Section 031.12 of the DSSR provides that quarters allowances "may" be granted to employees recruited outside the United States, when:

a. the employee's actual place of residence in the place to which the quarters allowance applied at the time of receipt shall be fairly attributable to his employment by the United States Government; and

b. prior to appointment, the employee was recruited in the United States . . by the United States Government, including its Armed Forces, . . . and has been in substantially continuous employment by such employer under conditions which provided for his/her return transportation to the United States . . . *

The DSSR further provides that Section 031.12b "may" be waived by the head of agency upon determination that unusual circumstances in an individual case justify such action. Thus, the DSSR authorizes, but does not require, agency officials to grant an LQA when an employee fulfills the basic eligibility requirements in the DSSR. DoD regulations further specify that, except in unusual circumstances, an LQA is to be used as an incentive to persuade employees in the United States to apply for overseas positions. Subchapter 1-1b of DoD 1400.25-M, CPM 592 provides in relevant part:

The foreign post differential and the foreign area allowances (except the post allowance) are not automatic salary supplements attached to all positions in the foreign area. They are intended to be recruitment and/or retention incentives for U.S. citizen civilian employees living in the United States to accept federal employment in a foreign area. If a person is already in the foreign area, that inducement normally is unnecessary. The specific circumstances under which an employee who is hired in a foreign area may be granted the allowances are provided in section 031.12 of the DSSR, as supplemented by this chapter. (Emphasis added.)

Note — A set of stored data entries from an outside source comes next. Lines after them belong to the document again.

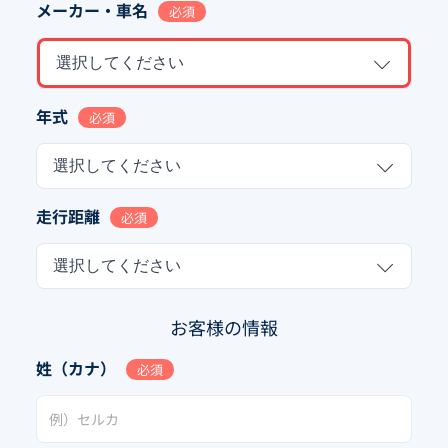
メーカー・車名
必須
選択してください
年式
必須
選択してください
走行距離
必須
選択してください
お客様の情報
姓（カナ）
必須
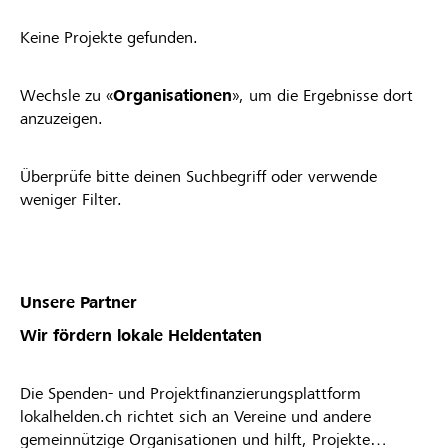
Keine Projekte gefunden.
Wechsle zu «
Organisationen
», um die Ergebnisse dort
anzuzeigen.
Überprüfe bitte deinen Suchbegriff oder verwende
weniger Filter.
Unsere Partner
Wir fördern lokale Heldentaten
Die Spenden- und Projektfinanzierungsplattform
lokalhelden.ch richtet sich an Vereine und andere
gemeinnützige Organisationen und hilft, Projekte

In view of the permissive rather than mandatory language in the applicable statutes and regulations, as noted above, the heads of agencies have a degree of discretion in determining whether to authorize these allowances. Where the agency's factual determination is reasonable, we will not substitute our judgment for that of the agency. See, e.g., Jimmie D. Brewer, B-205452, Mar. 15, 1982, as cited in Philip M. Brey, supra.

In summary, the claim for LQA, concurrent with the claimant's appointment in [country] effective January 19, 1993, is barred, because the claim was not received until on or around July 24, 2000, which is more than six years from the date it first accrued.

This settlement is final. No further administrative review is available within OPM. Nothing in this settlement limits the claimants right to bring an action in an appropriate United States Court.